Image Describer

Describing a flowchart in Figma
Describing a Fallout meme
Describing a product on Etsy.com

Inspiration

Digital applications are a game changer for people with disabilities, when they are built with accessibility in mind. A meal ordering app; accessible banking that avoids the hassle of travel; audio in video games that allow blind people to play -- and win! These are all real scenarios that enrich everyone's lives, but especially people with disabilities.

None of this has been possible without well crafted UI. However, even when product teams take into account accessibility, there are still sometimes gaps or roadblocks. To date, blind people have relied on sighted assistance and support, either through a colleague, customer support desks, or volunteer services like Be My Eyes. These are effective, but also burdensome, and can compromise a person's privacy.

AI can bridge these gaps in accessible content by providing an "assist" for blind people using the web, while maintaining privacy, convenience, and ease of use. I ventured to help solve this by integrating Gemini Vision and Chrome. Google Chrome is ubiquitous in the blind community, with over 50% using it as their primary browser according to the most recent Webaim screen reader survey

What it does

Image Describer is a Chrome Extension that uses AI to describe content in the browser for blind and low vision people. A person can get a description either through the content menu or with a keyboard shortcut. The description is announced back to the user, and is also available as text for review.

The extension also returns followup questions with pre-loaded responses, which support a call-and-response style interface without long delays between requests.

How I built it

I created a Chrome Extension using CRXJS that sends base64 encoded image data to a service running on Google Cloud Platform. The service proxies images to the Gemini Vision API, along with a prompt to split out the description into bite sized chunks. The background script in the Chrome extension then parses the response into and announces it to the user via Chrome's TTS engine. The response also gets presented to the user in the extension popup, where they can choose from a list of followup questions, also generated by Gemini.

I use a simple single shot prompt like so:

    const prompt = `This image was submitted by a blind person to get an image description, with the question "What's in this image?".
    Provide a succinct response in under 10 words that will be announced back to the user.
    Also provide a list of 5 questions that the user could ask about the photo based on the provided description,
    along with the answers to those questions.
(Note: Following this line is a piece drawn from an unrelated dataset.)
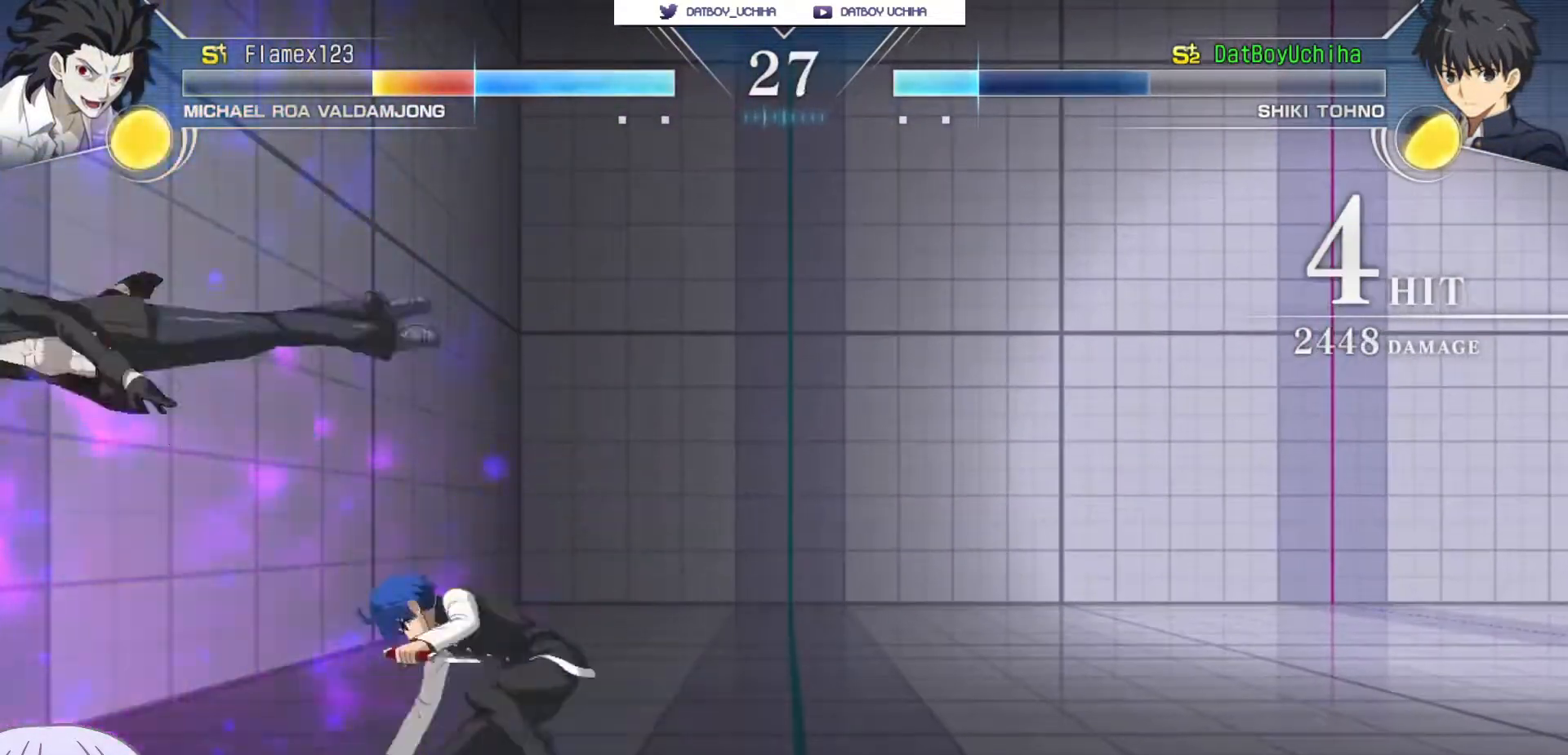
{"buttons": [], "left_stick": "center", "events": [[267, "TRIANGLE", "down"], [333, "TRIANGLE", "up"]]}
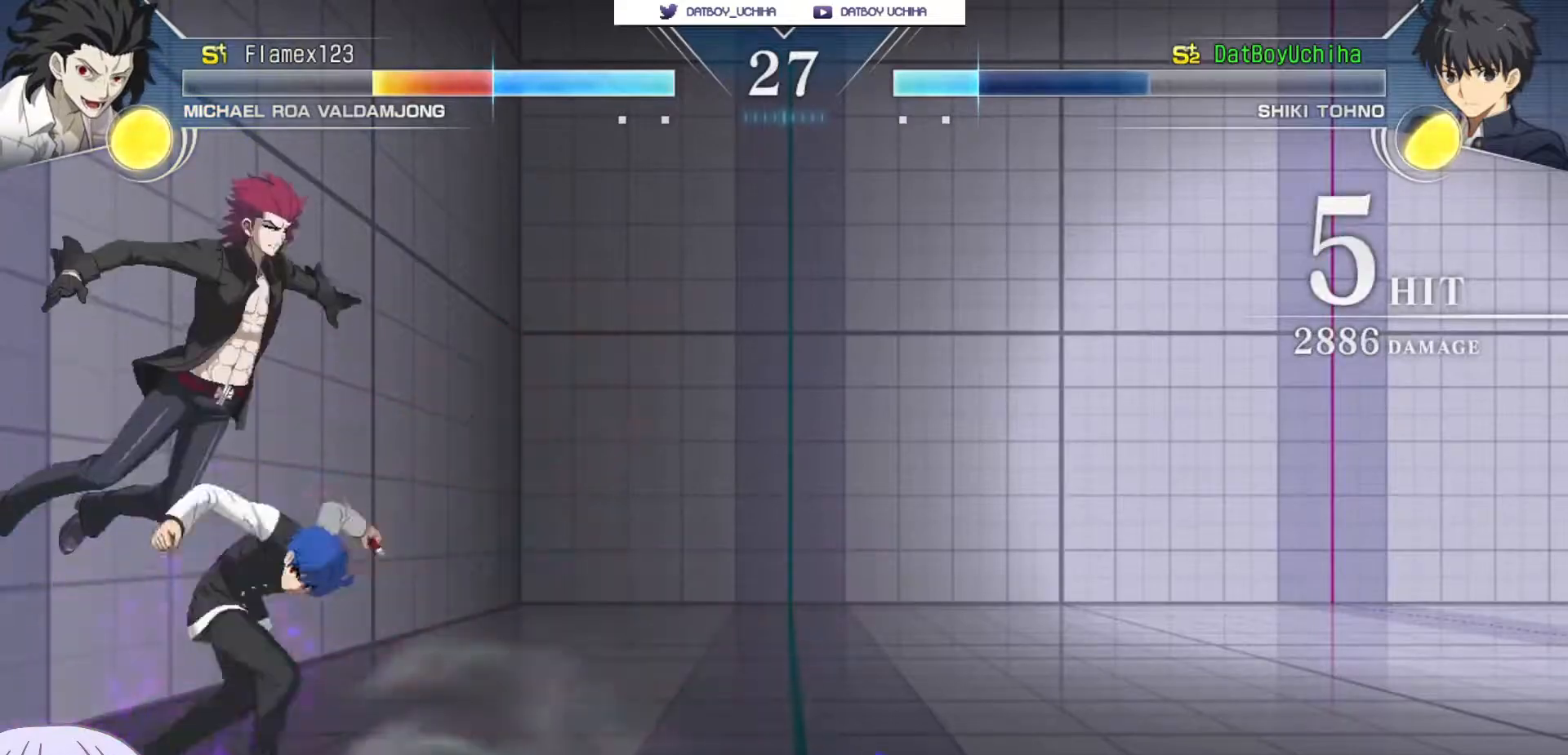
{"buttons": ["R1"], "left_stick": "center", "events": [[150, "left_stick", "up-left"], [283, "R1", "down"], [333, "left_stick", "center"]]}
Return you response as valid machine-readable JSON with 2 keys, 'description' and 'followups'
    with an array of values whose keys 'question' and 'answer'. For example:

    Prompt: [image]
    Response: {"description":"add a short description here","followups":[{"question": "Add a question here", "answer": "Add an answer here"}, ...]}
    `;

Challenges I ran into

At first the descriptions were very long and detailed, which was useful but I heard feedback that it could be too tedious for blind users. To address this, I added a "quick description" option, and eventually moved to a progressive disclosure pattern, where the initial description is more brief, and there is an option to present followup questions.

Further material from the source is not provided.